Stored items
^^^^^^^^
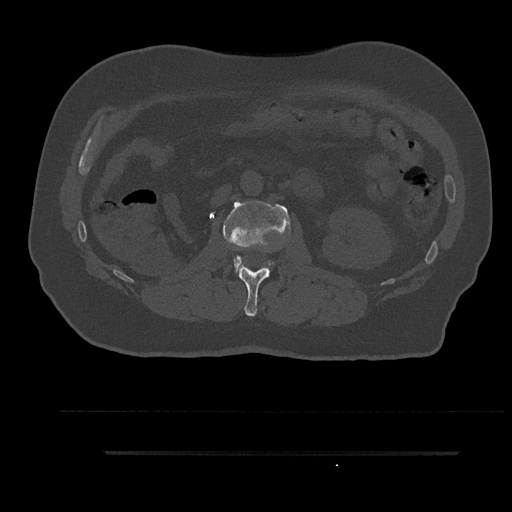
CT including the spine, one axial slice; position 143 of 797 along the scan axis; bone window (W 1800 / L 400 HU); 0.5 mm slice thickness; 512 × 512 image matrix, field of view 432 × 432 mm. Patient: male, 63 years. From the clinical record (not read from this slice): primary cancer: renal; vertebrae with lytic lesions (as recorded): T8.
Structures marked on this image (semi-automatically segmented with operator editing):
- L1 vertebra: bounding box (x1, y1, x2, y2) in pixels: (237, 265, 270, 316)
- L2 vertebra: (223, 201, 290, 271)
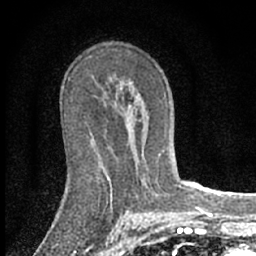
Breast MRI (dynamic contrast-enhanced), one axial slice; position 39 of 66 along the scan axis; cropped to one breast; dynamic contrast-enhanced series, time point 2 of 7 at this slice position (early post-contrast); 1.5 T; TE 3.1 ms, TR 6.4 ms; 2.4 mm slice thickness; 256 × 256 image matrix, field of view 130 × 130 mm. Female patient.
Annotated regions visible in this slice (semi-automatic segmentation, software-assisted and operator-edited):
- enhancing-tissue mask used for the functional tumour volume (all voxels passing the contrast-enhancement thresholds inside the analysis volume; usually the tumour): bounding box <141,153,160,180> (left, top, right, bottom; pixels)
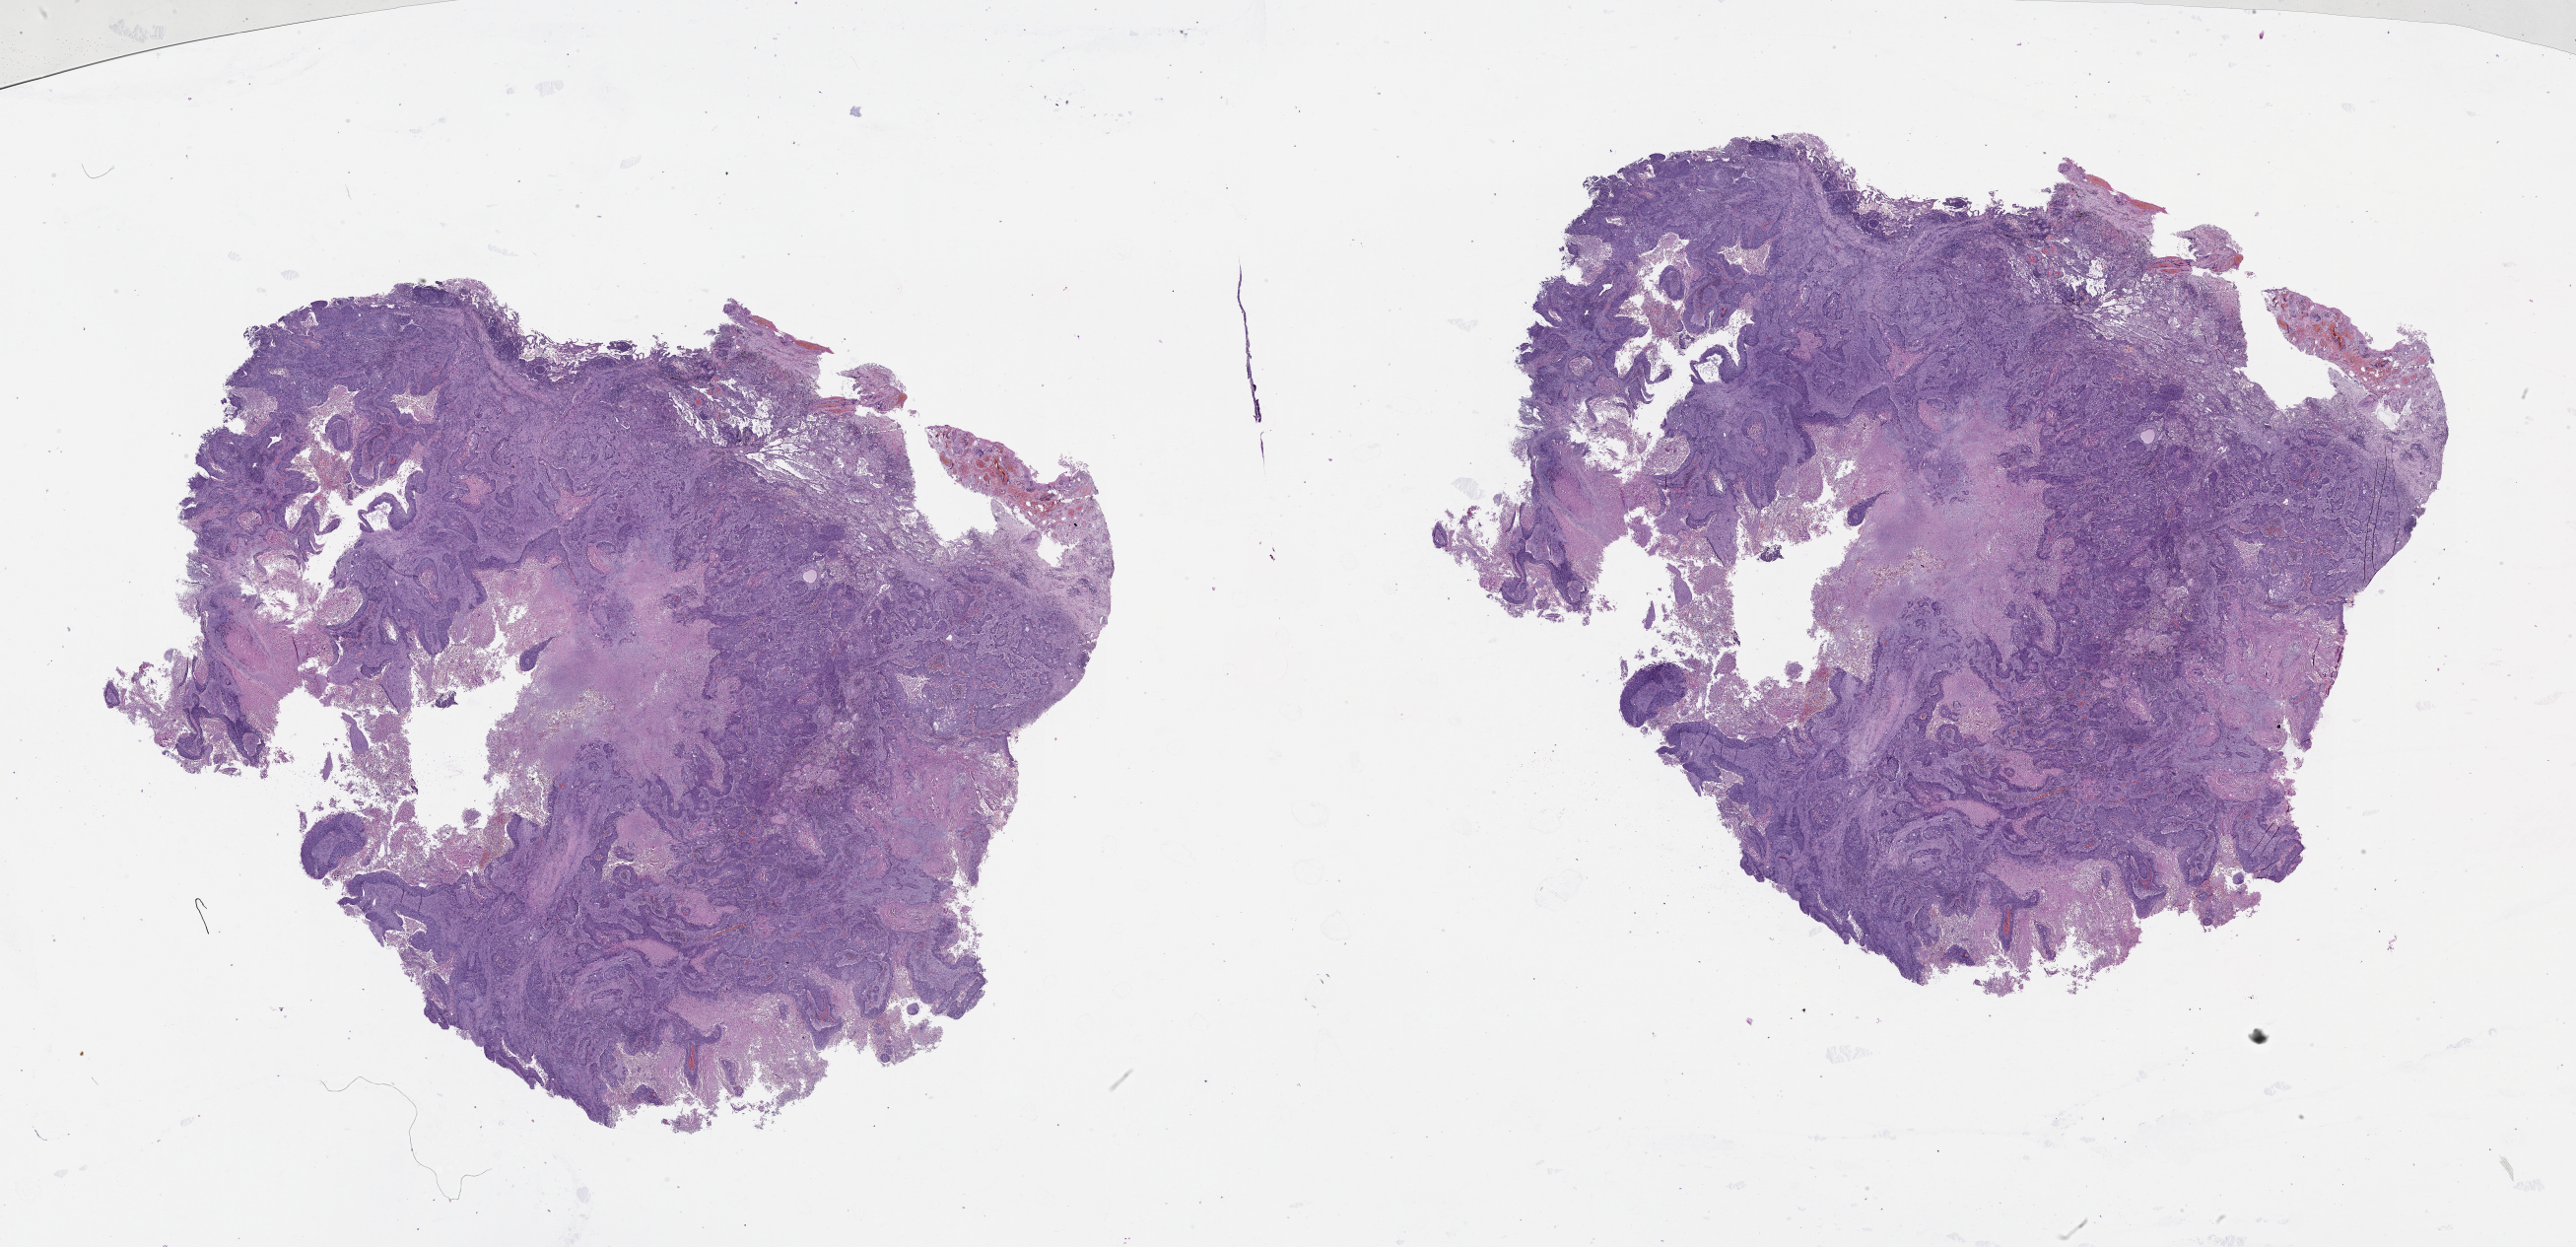
Digitized Hematoxylin and eosin (H&E) stained tissue section (whole slide) — low-resolution overview of the scanned area, about 42.1 x 20.4 mm (slide scanned at 20x); lung, tumour tissue. Patient: male, age 57 years.
* patient diagnosis (cohort enrolment): squamous cell carcinoma (lung)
^^^^^^^^
**Description of the task**
Which lines of the data above contain "pixels"? Copy each one.

**Task output**
- L1 vertebra: bounding box (x1, y1, x2, y2) in pixels: (237, 265, 270, 316)
- enhancing-tissue mask used for the functional tumour volume (all voxels passing the contrast-enhancement thresholds inside the analysis volume; usually the tumour): bounding box <141,153,160,180> (left, top, right, bottom; pixels)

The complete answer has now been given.